*** Opening RECORDS FOR THIS EXERCISE ***

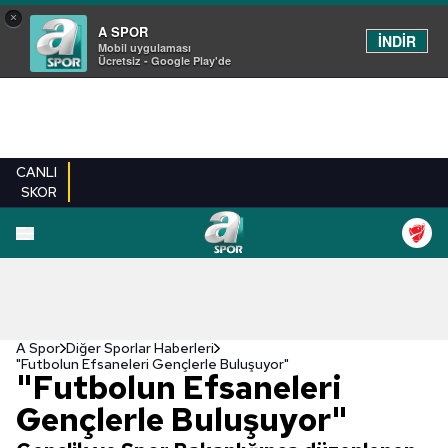
×
A SPOR
İNDİR
Mobil uygulaması
Ücretsiz - Google Play'de
CANLI
SKOR
A Spor
Diğer Sporlar Haberleri
"Futbolun Efsaneleri Gençlerle Buluşuyor"
"Futbolun Efsaneleri
Gençlerle Buluşuyor"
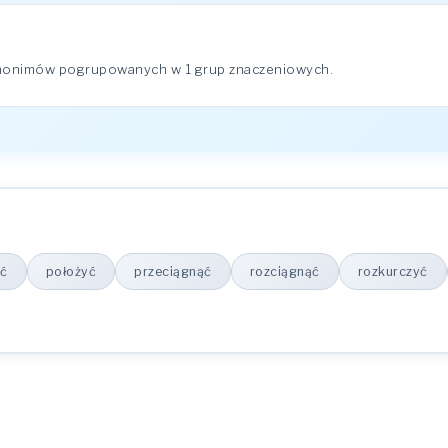
ynonimów pogrupowanych w 1 grup znaczeniowych.
ać
położyć
przeciągnąć
rozciągnąć
rozkurczyć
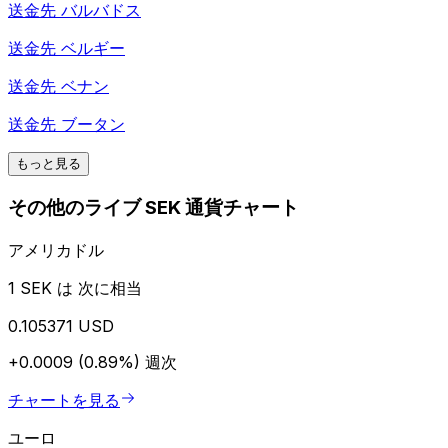
送金先
バルバドス
送金先
ベルギー
送金先
ベナン
送金先
ブータン
もっと見る
その他のライブ SEK 通貨チャート
アメリカドル
1 SEK は 次に相当
0.105371 USD
+0.0009 (0.89%)
週次
チャートを見る
ユーロ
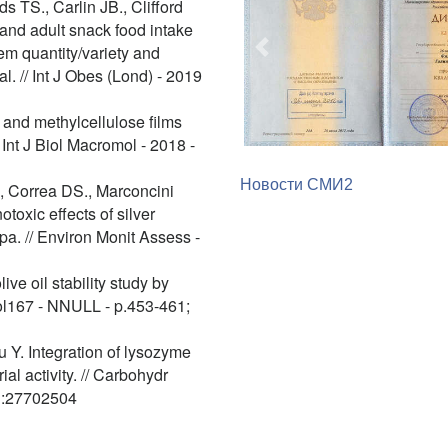
 TS., Carlin JB., Clifford
 and adult snack food intake
em quantity/variety and
Предыдущий
. // Int J Obes (Lond) - 2019
n and methylcellulose films
 Int J Biol Macromol - 2018 -
Новости СМИ2
, Correa DS., Marconcini
toxic effects of silver
pa. // Environ Monit Assess -
ve oil stability study by
Vol167 - NNULL - p.453-461;
 Y. Integration of lysozyme
ial activity. // Carbohydr
D:27702504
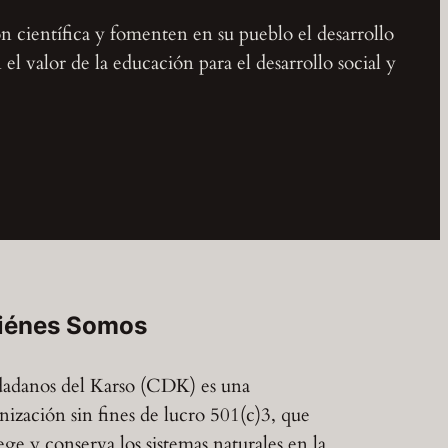
ón científica y fomenten en su pueblo el desarrollo
l valor de la educación para el desarrollo social y
iénes Somos
adanos del Karso (CDK) es una
nización sin fines de lucro 501(c)3, que
ege y conserva los sistemas naturales en la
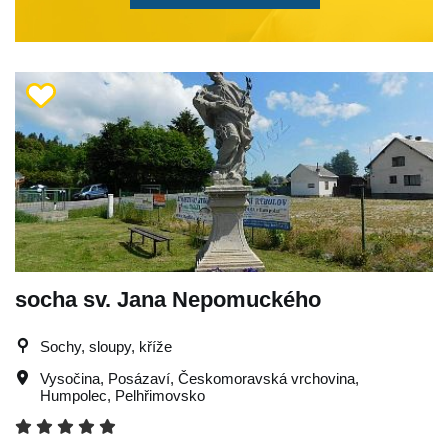
socha sv. Jana Nepomuckého
Sochy, sloupy, kříže
Vysočina
,
Posázaví
,
Českomoravská vrchovina
,
Humpolec
,
Pelhřimovsko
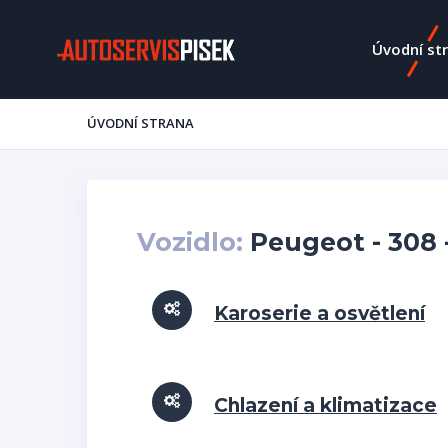
Úvodní st
ÚVODNÍ STRANA
Vozidlo:
Peugeot - 308 -
Karoserie a osvětlení
Chlazení a klimatizace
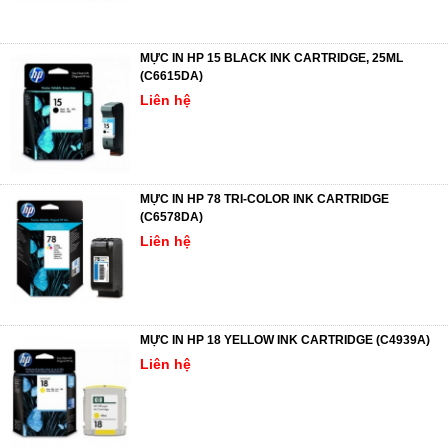
MỰC IN HP 15 BLACK INK CARTRIDGE, 25ML
(C6615DA)
Liên hệ
MỰC IN HP 78 TRI-COLOR INK CARTRIDGE
(C6578DA)
Liên hệ
MỰC IN HP 18 YELLOW INK CARTRIDGE (C4939A)
Liên hệ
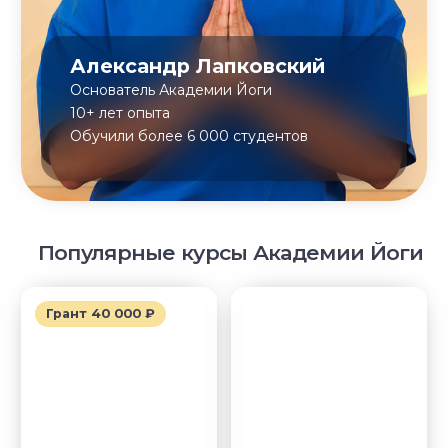
НАПРАВЛЕНИЯ
Курс «Преподаватель Хатха-йоги»
Курс «Йогатерапия женского здоровья»
Курс «Инь-йога: искусство расслабления»
Курс «Преподаватель йоги для детей»
Курс «Йогатерапия опорно‑двигательного
аппарата»
Курс «Йога для беременных»
Курс «Йога для начинающих»
Курс «Пранаяма: дыхательные
техники в практике йоги»
НАШИ ПРОЕКТЫ
Клуб Академии
Блог Академии Йоги
Каталог асан
Словарь терминов
Истории выпускников
Карта сайта
Магазин навыков
Виды йоги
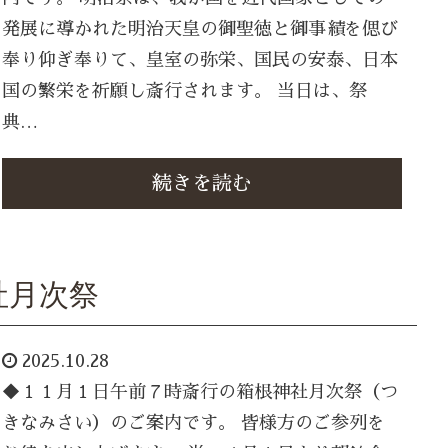
発展に導かれた明治天皇の御聖徳と御事績を偲び
奉り仰ぎ奉りて、皇室の弥栄、国民の安泰、日本
国の繁栄を祈願し斎行されます。 当日は、祭
典…
続きを読む
社月次祭
2025.10.28
◆１１月１日午前７時斎行の箱根神社月次祭（つ
きなみさい）のご案内です。 皆様方のご参列を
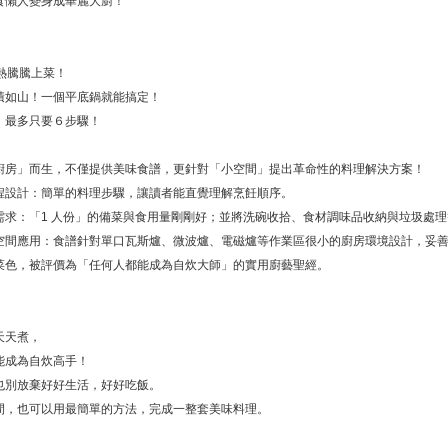
食懶人變身成華麗大廚！
熱騰騰上菜！
積如山！一個平底鍋就能搞定！
，最多只要６步驟！
廚房」而生，不僅提供美味食譜，更針對「小空間」提出革命性的料理解決方案！
程設計：簡單的料理步驟，讓讀者能直覺理解烹飪順序。
需求：「1 人份」的備菜與食用量剛剛好；並將洗碗收拾、食材調味品收納與垃圾處
空間應用：食譜針對單口瓦斯爐、微波爐、電磁爐等作業區很小的廚房環境設計，妥
菜色，被評價為「任何人都能成為自炊大師」的實用廚藝聖經。
天天煮，
能成為自炊高手！
也別放棄好好生活，好好吃飯。
間，也可以用最簡單的方法，完成一整套美味料理。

*** Closing RECORDS FOR THIS EXERCISE ***

Only one thing is wanted here, an exact copy of the lines from the first line above through the line containing "きなみさい）のご案内です。 皆様方のご参列を", minus any picture.

* _WRITTEN SOLUTION_
×
A SPOR
İNDİR
Mobil uygulaması
Ücretsiz - Google Play'de
CANLI
SKOR
A Spor
Diğer Sporlar Haberleri
"Futbolun Efsaneleri Gençlerle Buluşuyor"
"Futbolun Efsaneleri
Gençlerle Buluşuyor"
ynonimów pogrupowanych w 1 grup znaczeniowych.
ać
położyć
przeciągnąć
rozciągnąć
rozkurczyć
送金先
バルバドス
送金先
ベルギー
送金先
ベナン
送金先
ブータン
もっと見る
その他のライブ SEK 通貨チャート
アメリカドル
1 SEK は 次に相当
0.105371 USD
+0.0009 (0.89%)
週次
チャートを見る
ユーロ
 TS., Carlin JB., Clifford
 and adult snack food intake
em quantity/variety and
Предыдущий
. // Int J Obes (Lond) - 2019
n and methylcellulose films
 Int J Biol Macromol - 2018 -
Новости СМИ2
, Correa DS., Marconcini
toxic effects of silver
pa. // Environ Monit Assess -
ve oil stability study by
Vol167 - NNULL - p.453-461;
 Y. Integration of lysozyme
ial activity. // Carbohydr
D:27702504
ón científica y fomenten en su pueblo el desarrollo
l valor de la educación para el desarrollo social y
iénes Somos
adanos del Karso (CDK) es una
nización sin fines de lucro 501(c)3, que
ege y conserva los sistemas naturales en la
socha sv. Jana Nepomuckého
Sochy, sloupy, kříže
Vysočina
,
Posázaví
,
Českomoravská vrchovina
,
Humpolec
,
Pelhřimovsko
Úvodní st
ÚVODNÍ STRANA
Vozidlo:
Peugeot - 308 -
Karoserie a osvětlení
Chlazení a klimatizace
MỰC IN HP 15 BLACK INK CARTRIDGE, 25ML
(C6615DA)
Liên hệ
MỰC IN HP 78 TRI-COLOR INK CARTRIDGE
(C6578DA)
Liên hệ
MỰC IN HP 18 YELLOW INK CARTRIDGE (C4939A)
Liên hệ
НАПРАВЛЕНИЯ
Курс «Преподаватель Хатха-йоги»
Курс «Йогатерапия женского здоровья»
Курс «Инь-йога: искусство расслабления»
Курс «Преподаватель йоги для детей»
Курс «Йогатерапия опорно‑двигательного
аппарата»
Курс «Йога для беременных»
Курс «Йога для начинающих»
Курс «Пранаяма: дыхательные
техники в практике йоги»
НАШИ ПРОЕКТЫ
Клуб Академии
Блог Академии Йоги
Каталог асан
Словарь терминов
Истории выпускников
Карта сайта
Магазин навыков
Виды йоги
発展に導かれた明治天皇の御聖徳と御事績を偲び
奉り仰ぎ奉りて、皇室の弥栄、国民の安泰、日本
国の繁栄を祈願し斎行されます。 当日は、祭
典…
続きを読む
社月次祭
2025.10.28
◆１１月１日午前７時斎行の箱根神社月次祭（つ
きなみさい）のご案内です。 皆様方のご参列を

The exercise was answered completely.